Paylaş
Ve kendimce unutulmaz, bazı aşk filmlerine...
Birisi de başrollerini Nick Nolte ve Barbara Streisand’ın paylaştığı The Prince Of Tides (Dalgaların Prensi).
Filmde mutsuz bir evliliği olan spor koçunu canlandıran Nolte, psikiyatristi (Streisand) ile aşk yaşar.
Streisand’ın “Karını benden daha çok seviyorsun” sitemine, Nolte’nin verdiği yanıt, unutulmaz fim replikleri arasına girer:
“Hayır... Onu daha uzun zamandır seviyorum...”
* * *
Lina Wertmüller’in, alabildiğince politik Kan Davası filmi de, sarsıcı hikayesi, muhteşem oyuncularıyla aynı zamanda bir “aşk” filmi olarak yerleşmiş belleğime.
Marcello Mastreoanni, dik bakışlı/dik kafalı, entelektüel, aristokrat, zengin bir avukatı canlandırır filmde. Biraz şair, çokça sosyalisttir.
Batılı eğitiminin ardından memleketi Palermo’ya döner ve Sophia Loren’e rastlar.

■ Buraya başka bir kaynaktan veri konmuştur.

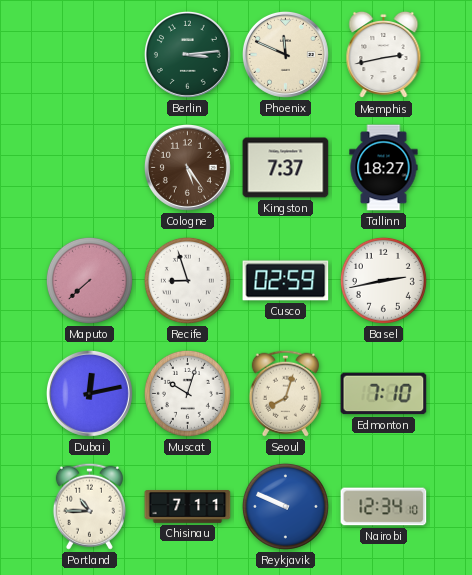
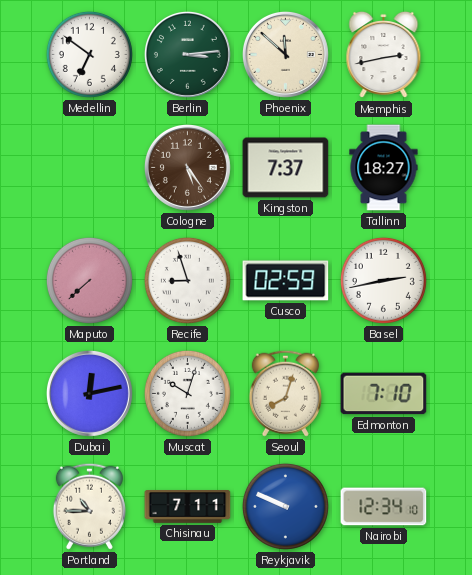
Medellin: none -> 6:51
Phoenix: 11:49 -> 11:52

Duldur, Mastreoanni’nin tersine koyu bir taşralıdır ama tam bir kadındır. Tutulur ona...
Ama Loren’in bir “kırığı” vardır; eli paralı, eli tabancalı, külhan bıyıklı bir mafyöz:
Giancarlo Giannini.
* * *
“Yarattığı” sevdanın peşinden sürüklenir Mastreoanni. Onun çıplak, sobadan islenmiş ayaklarını öpmek ister...
Giannni ile dövüşür.
Sonuçta iki erkek de girer kadının yaşamına... İkisini de sever, ikisine de vefa gösterir Loren. Ve hamile kalır.
* * *
İtalya’da faşizmin kol gezdiği yıllardır. Sosyalist Mastreoanni’nin hayatını kurtarmak için, ülkeyi terk edip Amerika’ya kaçmaya karar verirler.
Palermo Limanı’nda kara gömlekliler ile karşılaşırlar.
Mastreoanni onların insanlara yaptığı zülme dayanamaz, yakasını, bağrını açıp, başını dikip yürür kara gömleklilerin üzerine. Ve haykırır:
“İo socialista... (Ben sosyalistim)”
Giannini rakibini orada bırakıp, sevdiği kadınla uzaklaşamaz.
Mastroanni’yi “delikanlılık”ta yalnız bırakamaz, çeker silahını...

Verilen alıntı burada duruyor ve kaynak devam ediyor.